“Wal-Mart can be a force for good.” Chris Cochran is a Senior Manager in Sustainability at Wal-Mart’s corporate headquarters in Bentonville AR. “The biggest effect is that we save the average family $2,000 to $3,000 per year – whether you shop at Wal-Mart or not.” Chris is a steady spokesman for his company. “Wal-Mart can influence the entire industry. When Wal-Mart established a minimum $10 per hour wage, that will become the defacto minimum wage.” The thirty-year-old runner studied International Development and Finance at Johns Hopkins and ran a coffee plantation in Honduras. “Wal-Mart has three sustainability goads: 100% renewable power, zero waste, and sustainability produced products.” His earnest enthusiasm is contagious. “Wal-Mart already uses 25% renewable energy and we are on target to reducing waste by 50%.”
Wal-Mart entered the sustainability space, as techno-geeks like to say, in 2006. The decision was prompted by PR needs in response to bed press and lawsuits about their business and human resource practices. The company realized that it wasn’t just good press, it was good business. Last year Wal-Mart saved over $2 million through their recycling initiatives. Chris’ sustainability group is involved in the full spectrum of Wal-Mart decisions, from production to transportation to bricks and mortar stores to online growth.
Chris is particularly interested in agriculture. “Agriculture is the root of economic development. Economic development is the root of all international relationships.” A recent project centered around erecting tents over grape fields in the Sonoran desert. Producers increased their yield and reduced water.

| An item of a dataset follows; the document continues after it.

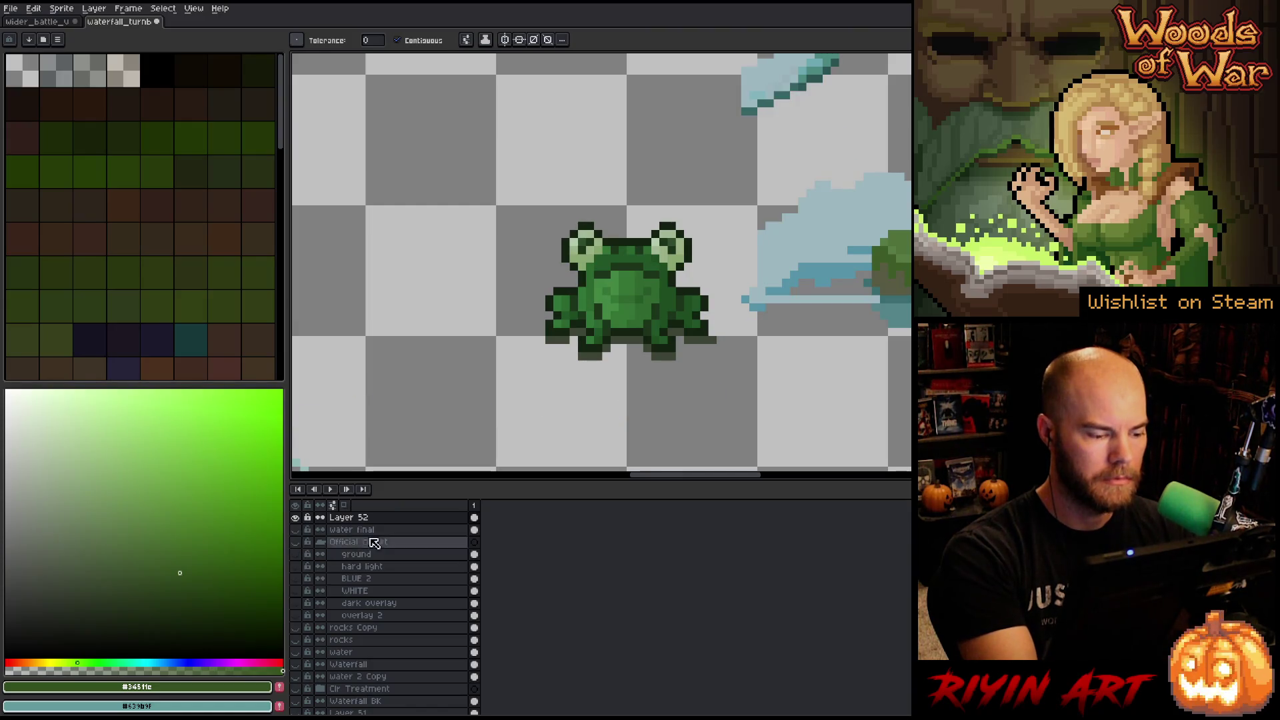
Replace the frog's greyish shadow colour with a deeper green.
key("shift+r")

Chris grew up in Searcy AR, son of a theology professor. He pulled away from his original church. “Like most religions it was too much about what not to do rather than what to do.” He has a penchant for action and believes in the power of big solutions. He believes that government, as well as big business, can be positive. “FDR’s first 100 days illustrate how the federal government can be a force for good. It counters the prevalent notion that government is bad. I feel that this election, we have torn at the fabric of our society. If everyone had the opportunity to visit the FDR library, it would affect their perspective. It might not change their minds, but it could.”

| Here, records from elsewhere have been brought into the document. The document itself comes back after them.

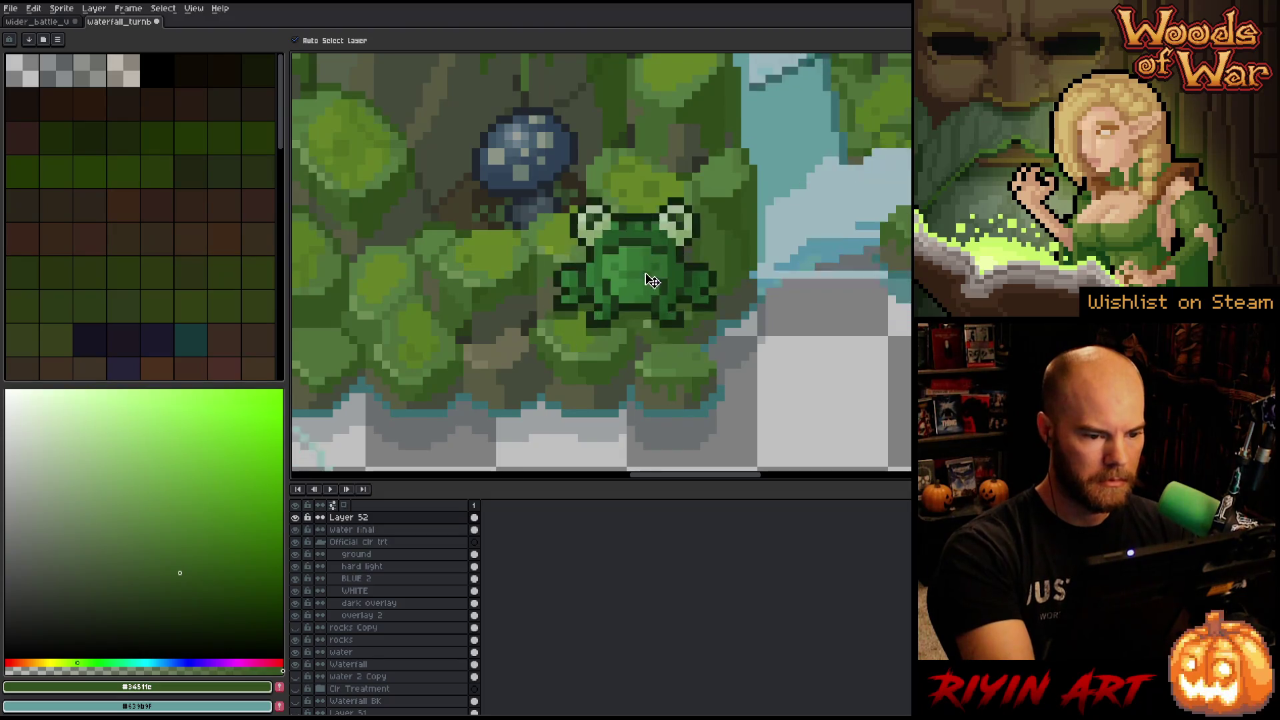
Lasso the frog, move it slightly higher on the mossy rocks, and deselect to commit.
key("q")
mouse_move(687, 407)
left_mouse_down()
mouse_move(709, 272)
mouse_move(529, 328)
mouse_move(687, 407)
left_mouse_up()
left_click_drag(675, 311, 666, 262)
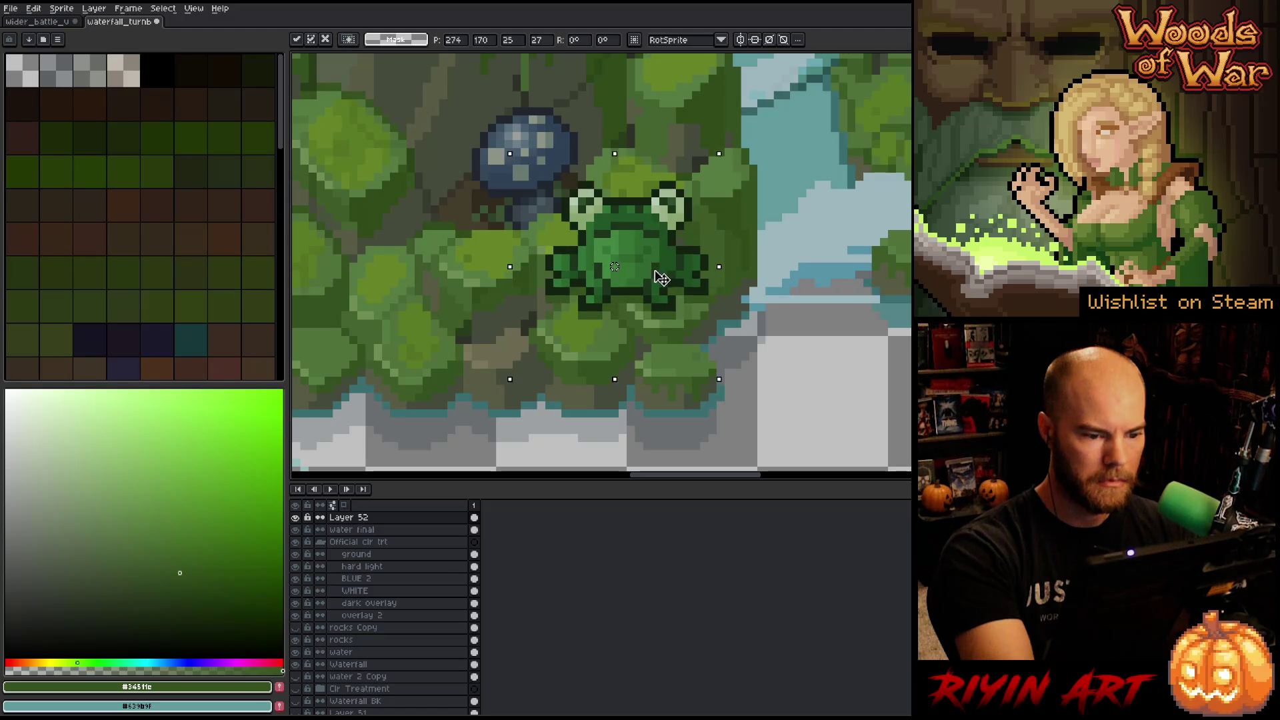
mouse_move(669, 287)
left_mouse_down()
mouse_move(648, 286)
mouse_move(663, 276)
left_mouse_up()
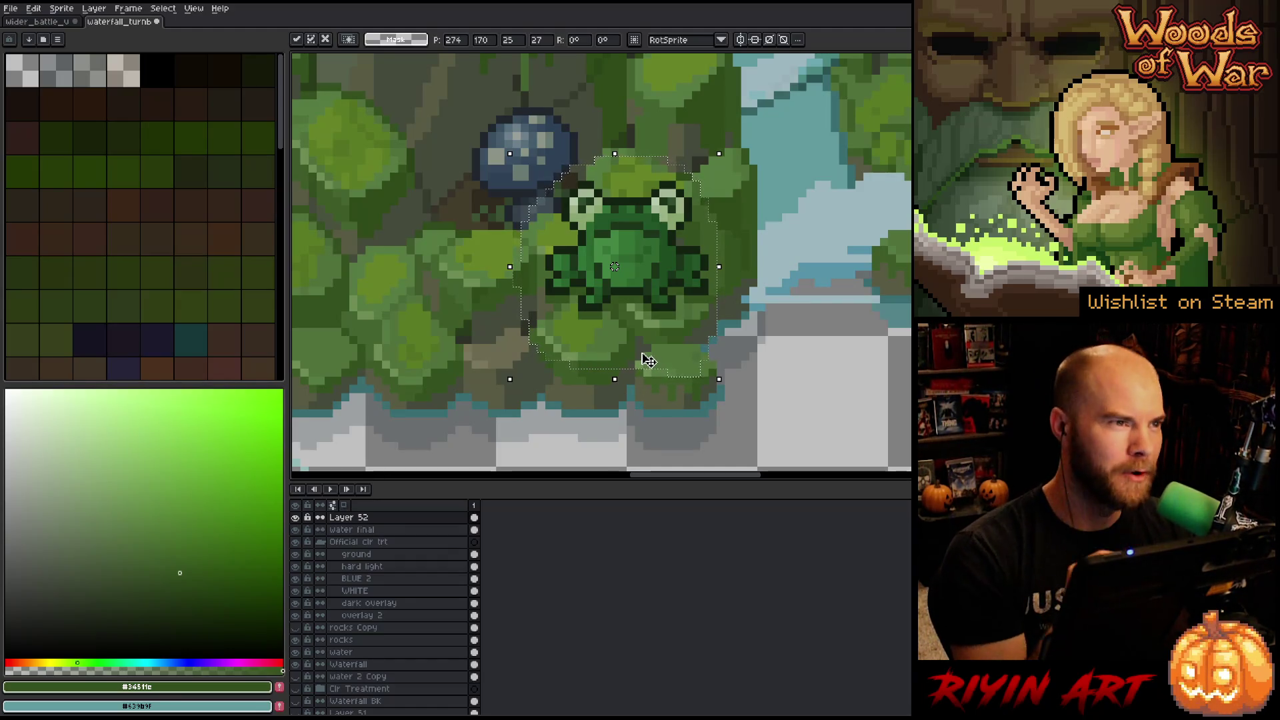
key("ctrl+d")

Die-hard environmentalists scoff at Wal-Marts sustainability initiative – people in Arkansas shouldn’t be eating Mexican grapes not matter how efficiently grown – and climate change deniers reject it from the other end of the spectrum. But if we are going to sustain seven or nine billion people on this planet, we’re not going to do it without large centralized organizations. In this country, that means big business. Wal-Mart is the biggest of the big businesses. Being more sustainable may not be enough to stem the tide of environmental degradation, but it’s the right direction.\
How will we live tomorrow?
“We will live in an even more unequal society but the inequality will be post-human. Bill Gates will have an implant that gives him capacities that will not be available to everyone.”
“I work in sustainability. How will we feed nine billion people in 2050? We are already using 1.5 times the earth’s resources. And now people aren’t content with grain, they want milk and meat. Today, there are 800 million people who are undernourished. The inequality will create even more undernourished people.
“I like the movie, HER. There is a scene where everyone puts down their device and rediscovers each other. We will get to the point where we break through the noise of technology. We will seek contentment. We will decide that media is not free and pay to cut through the noise.”